• PROBLEMS AND TASKS:
1) Repeat word for word the stretch of the Mars plume article from "Strange 'double blob'" through "over the cause.".
2) Go on with the article about the strange plumes over Mars from the point where it stops.

• PASSAGE:
■ ■ ■ ■ ■ ■ ■

Strange 'double blob' atop Martian atmosphere puzzles scientists

Long fingerlike tendrils poked out from the part of the Red Planet known as the "Martian limb" and astronomers are scratching their heads over the cause.

These images of the plume were taken in part by amateur astronomer Wayne Jaeschke, a patent attorney based in West Chester, Penn. W. Jaeschke and D. Parker

In March and April of 2012, amateur astronomers with their lenses turned toward Mars saw strange plumes bubble out from the normally round-appearing atmosphere of the Red Planet. The plumes lasted for around 10 days. "Remarkably, the aspect of the features changed rapidly, their shapes going from double-blob protrusions to pillars or finger-plumelike morphologies," says a paper just published in the journal Nature by a team of professional researchers who back up the amateurs' findings. The paper also pretty much says that the researchers have no idea what caused the plumes.

They do have two theories, however.

The first is that the plumes were caused by phenomena similar to our aurora borealis, or Northern Lights, the process by which electrically charged particles from the sun are funneled to the poles of our planet, where they collide with gas molecules and produce eerie glowing lights.

"Mars aurorae have been observed near where the plume occurs, a region with a large anomaly in the crustal magnetic field that can drive the precipitation of solar wind particles into the atmosphere," says the research paper.

However, the document goes on to argue against this theory as it would have "required exceptional influx of energetic particles over days," from the sun, and stating that the solar activity in 2012 just wasn't strong enough to release such a stream of aurora-producing particles.

The second idea is that the plumes were actually high-flying clouds.

"One idea we've discussed is that the features are caused by a reflective cloud of water-ice, carbon dioxide-ice or dust particles, but this would require exceptional deviations from standard atmospheric circulation models to explain cloud formations at such high altitudes," says Agustin Sánchez-Lavega in a European Space Agency release about the phenomena. Sánchez-Lavega is from the Universidad del País Vasco in Spain, and is lead author of the Nature paper.

But there are problems with this theory as well. Although clouds have certainly been seen on Mars, they typically don't go higher than 60 miles, or about 100km, above the planet's surface, according to National Geographic. These clouds were seen twice that high, however, bumping out from the "Martian limb," or the observed edge of the planet. For water to have condensed at such an altitude, the researchers said in the paper, would have required "anomalously cold thermospheric temperatures" with a temperature drop of more than 50 Kelvin (about 370 degrees Fahrenheit) below the normal temperature at that level of the atmosphere. For carbon dioxide to have done the same, the temperature drop would have to have been more than double that.

■ ■ ■ ■ ■ ■ ■

• RECORDS SUPPLIED:
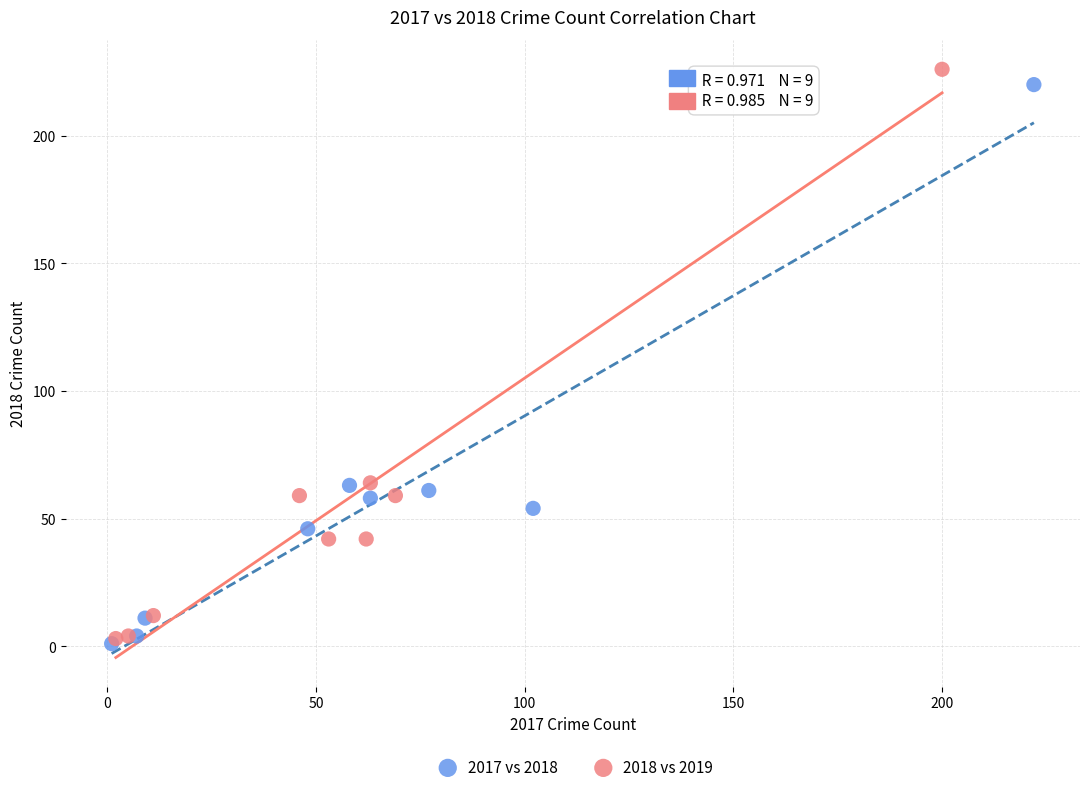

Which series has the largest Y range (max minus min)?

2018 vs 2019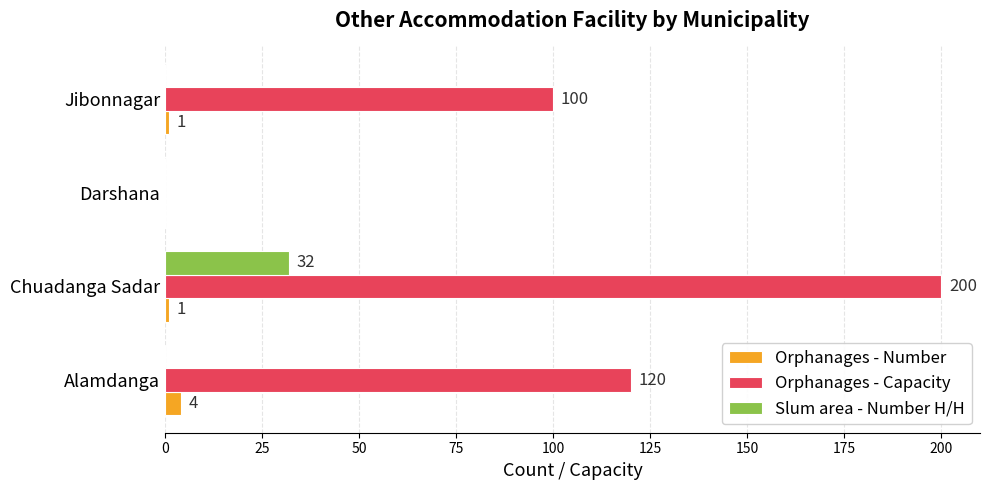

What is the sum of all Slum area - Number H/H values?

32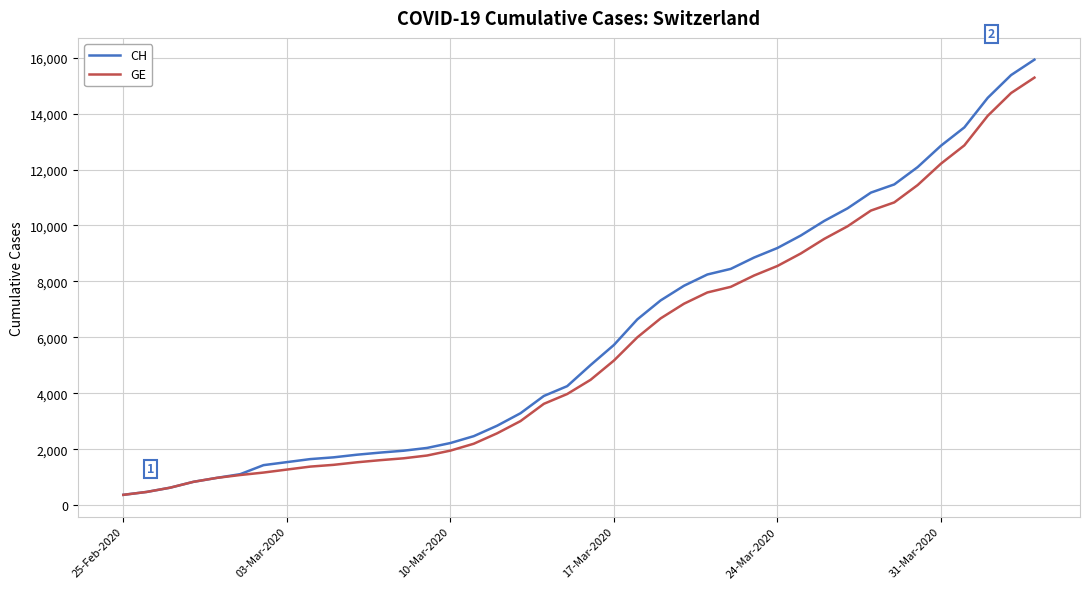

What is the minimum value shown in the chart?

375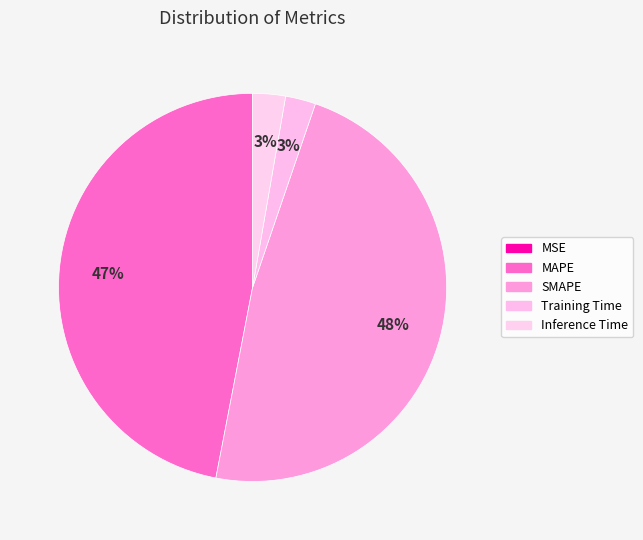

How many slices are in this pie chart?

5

■ ■ ■ ■ ■ ■ ■

• ANSWER LIST:
1)
Strange 'double blob' atop Martian atmosphere puzzles scientists

Long fingerlike tendrils poked out from the part of the Red Planet known as the "Martian limb" and astronomers are scratching their heads over the cause.

2)
The plumes changed over time and were seen in the morning only. W. Jaeschke

As for the dust hypothesis, the researchers say it would have required "vigorous vertical transport" up to at least 180km (about 111 miles) above the surface. Such an upward wind might be created by convection -- the Martian surface would absorb the sun's heat during the day, and the heat would rise and create wind currents. Therefore, the researchers say that such winds would likely happen only at noon, and the fact that the plumes were seen in the Martian morning along what's known as the terminator (the line between night and day) makes the dust hypothesis "difficult to support."

So what exactly is going on in the Martian atmosphere?

Aside from these two theories, scientists don't really know. But thanks to the work of citizen astronomers backed up with data from the Hubble telescope (which, researchers just realized, spotted a similar event in 1997) they now know the phenomenon exists and can put more time and energy into understanding it.

"We just have to keep watching [the planet's edge] with telescopes on Earth and with spacecraft," Sánchez-Lavega told National Geographic. "And because they're so numerous, so widely spread around Earth and so dedicated, amateurs will continue to play a fundamental role."

Another source of help will also be on the way in 2016. That's when the ESA will be launching its ExoMars Trace Gas Orbiter, which will circle the Red Planet to learn more about the methane and other trace gases in the Martian atmosphere.